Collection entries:
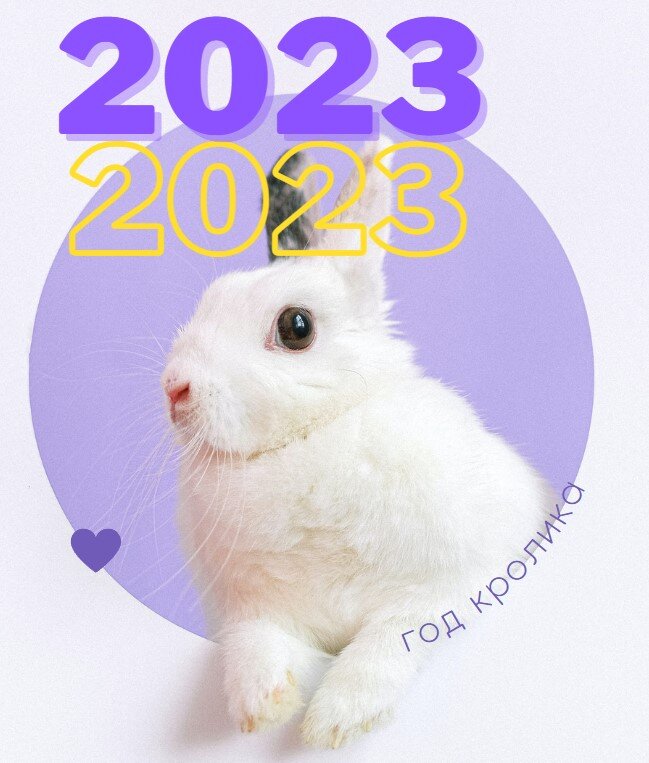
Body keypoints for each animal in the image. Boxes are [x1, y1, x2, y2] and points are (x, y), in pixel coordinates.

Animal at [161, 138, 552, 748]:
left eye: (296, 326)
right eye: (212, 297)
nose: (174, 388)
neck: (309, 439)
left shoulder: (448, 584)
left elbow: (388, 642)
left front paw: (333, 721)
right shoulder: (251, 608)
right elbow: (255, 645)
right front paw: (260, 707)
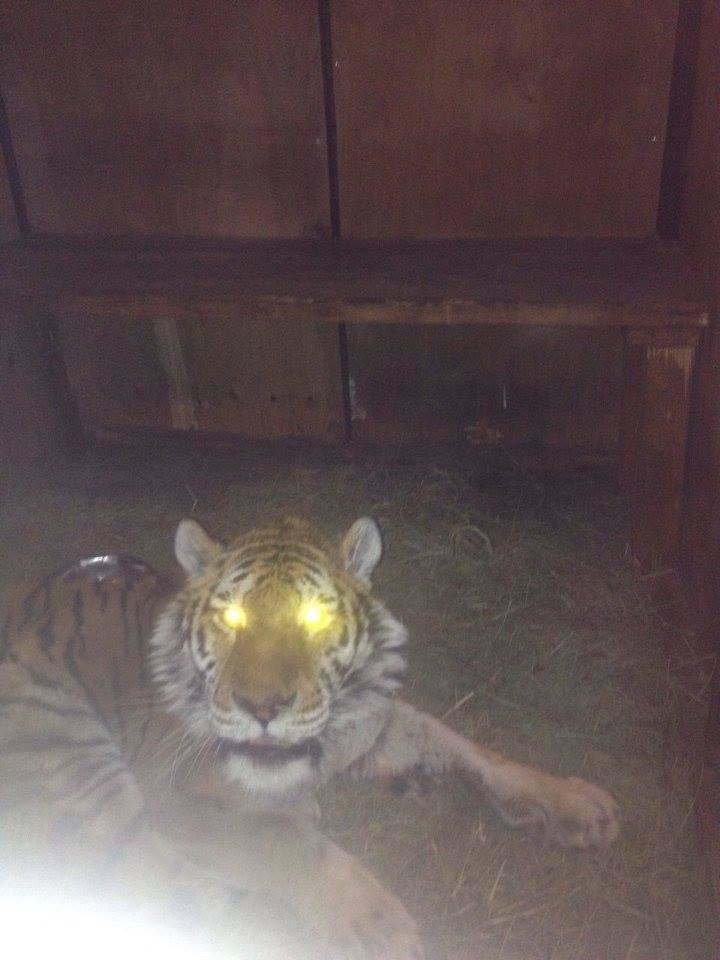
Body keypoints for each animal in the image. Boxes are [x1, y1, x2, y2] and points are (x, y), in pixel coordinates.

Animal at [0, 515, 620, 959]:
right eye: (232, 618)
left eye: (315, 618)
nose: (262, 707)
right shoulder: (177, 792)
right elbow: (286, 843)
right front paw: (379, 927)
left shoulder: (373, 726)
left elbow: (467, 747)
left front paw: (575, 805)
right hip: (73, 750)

Requirement:
The response should be the lines from the one containing "right shoulder: (251, 608)" through the final line of the records, reproduced exactly and with every picture left out.

Output:
right shoulder: (251, 608)
right elbow: (255, 645)
right front paw: (260, 707)
Body keypoints for each animal in the image. Boxes are [x1, y1, x2, y2] and points are (x, y), in pixel coordinates.

Animal at [0, 515, 620, 959]:
right eye: (232, 618)
left eye: (315, 618)
nose: (262, 707)
right shoulder: (177, 792)
right elbow: (286, 843)
right front paw: (379, 927)
left shoulder: (373, 726)
left elbow: (467, 747)
left front paw: (575, 805)
right hip: (73, 750)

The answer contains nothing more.